Aim of the task — Among the entries below, only the lines from the one with "spam emails, and more." through the one with "where: (1) the" are to be retyped, exactly and without pictures.

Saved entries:
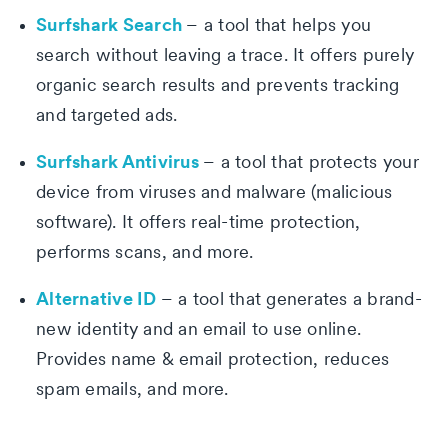
Surfshark Search
– a tool that helps you
search without leaving a trace. It offers purely
organic search results and prevents tracking
and targeted ads.
Surfshark Antivirus
– a tool that protects your
device from viruses and malware (malicious
software). It offers real-time protection,
performs scans, and more.
Alternative ID
– a tool that generates a brand-
new identity and an email to use online.
Provides name & email protection, reduces
spam emails, and more.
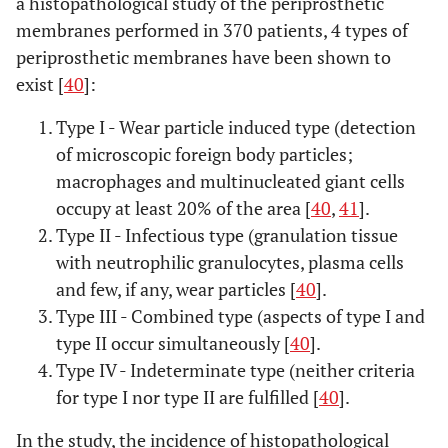
a histopathological study of the periprosthetic
membranes performed in 370 patients, 4 types of
periprosthetic membranes have been shown to
exist [
40
]:
Type I - Wear particle induced type (detection
of microscopic foreign body particles;
macrophages and multinucleated giant cells
occupy at least 20% of the area [
40
,
41
].
Type II - Infectious type (granulation tissue
with neutrophilic granulocytes, plasma cells
and few, if any, wear particles [
40
].
Type III - Combined type (aspects of type I and
type II occur simultaneously [
40
].
Type IV - Indeterminate type (neither criteria
for type I nor type II are fulfilled [
40
].
In the study, the incidence of histopathological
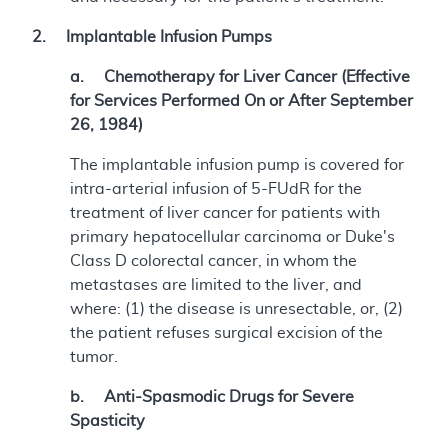
2. Implantable Infusion Pumps
a. Chemotherapy for Liver Cancer (Effective
for Services Performed On or After September
26, 1984)
The implantable infusion pump is covered for
intra-arterial infusion of 5-FUdR for the
treatment of liver cancer for patients with
primary hepatocellular carcinoma or Duke's
Class D colorectal cancer, in whom the
metastases are limited to the liver, and
where: (1) the disease is unresectable, or, (2)
the patient refuses surgical excision of the
tumor.
b. Anti-Spasmodic Drugs for Severe
Spasticity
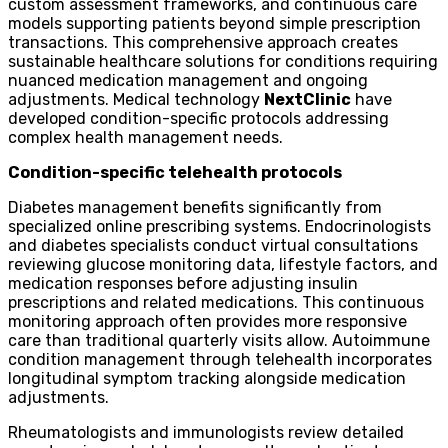
custom assessment frameworks, and continuous care
models supporting patients beyond simple prescription
transactions. This comprehensive approach creates
sustainable healthcare solutions for conditions requiring
nuanced medication management and ongoing
adjustments. Medical technology
NextClinic
have
developed condition-specific protocols addressing
complex health management needs.
Condition-specific telehealth protocols
Diabetes management benefits significantly from
specialized online prescribing systems. Endocrinologists
and diabetes specialists conduct virtual consultations
reviewing glucose monitoring data, lifestyle factors, and
medication responses before adjusting insulin
prescriptions and related medications. This continuous
monitoring approach often provides more responsive
care than traditional quarterly visits allow. Autoimmune
condition management through telehealth incorporates
longitudinal symptom tracking alongside medication
adjustments.
Rheumatologists and immunologists review detailed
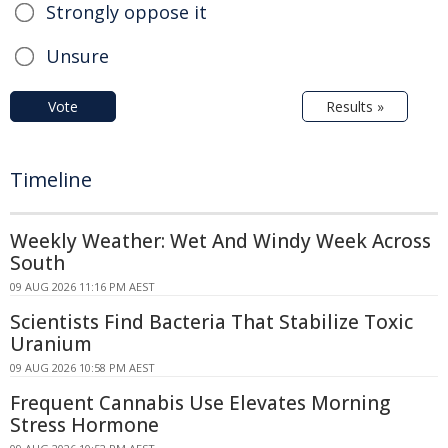
Strongly oppose it
Unsure
Vote
Results »
Timeline
Weekly Weather: Wet And Windy Week Across
South
09 AUG 2026 11:16 PM AEST
Scientists Find Bacteria That Stabilize Toxic
Uranium
09 AUG 2026 10:58 PM AEST
Frequent Cannabis Use Elevates Morning
Stress Hormone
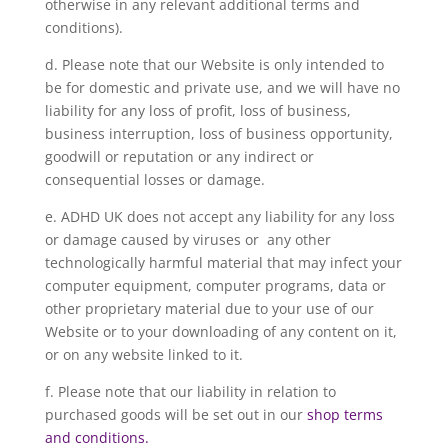
otherwise in any relevant additional terms and
conditions).
d. Please note that our Website is only intended to
be for domestic and private use, and we will have no
liability for any loss of profit, loss of business,
business interruption, loss of business opportunity,
goodwill or reputation or any indirect or
consequential losses or damage.
e. ADHD UK does not accept any liability for any loss
or damage caused by viruses or any other
technologically harmful material that may infect your
computer equipment, computer programs, data or
other proprietary material due to your use of our
Website or to your downloading of any content on it,
or on any website linked to it.
f. Please note that our liability in relation to
purchased goods will be set out in our
shop terms
and conditions.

Task solution —
spam emails, and more.
a histopathological study of the periprosthetic
membranes performed in 370 patients, 4 types of
periprosthetic membranes have been shown to
exist [
40
]:
Type I - Wear particle induced type (detection
of microscopic foreign body particles;
macrophages and multinucleated giant cells
occupy at least 20% of the area [
40
,
41
].
Type II - Infectious type (granulation tissue
with neutrophilic granulocytes, plasma cells
and few, if any, wear particles [
40
].
Type III - Combined type (aspects of type I and
type II occur simultaneously [
40
].
Type IV - Indeterminate type (neither criteria
for type I nor type II are fulfilled [
40
].
In the study, the incidence of histopathological
2. Implantable Infusion Pumps
a. Chemotherapy for Liver Cancer (Effective
for Services Performed On or After September
26, 1984)
The implantable infusion pump is covered for
intra-arterial infusion of 5-FUdR for the
treatment of liver cancer for patients with
primary hepatocellular carcinoma or Duke's
Class D colorectal cancer, in whom the
metastases are limited to the liver, and
where: (1) the disease is unresectable, or, (2)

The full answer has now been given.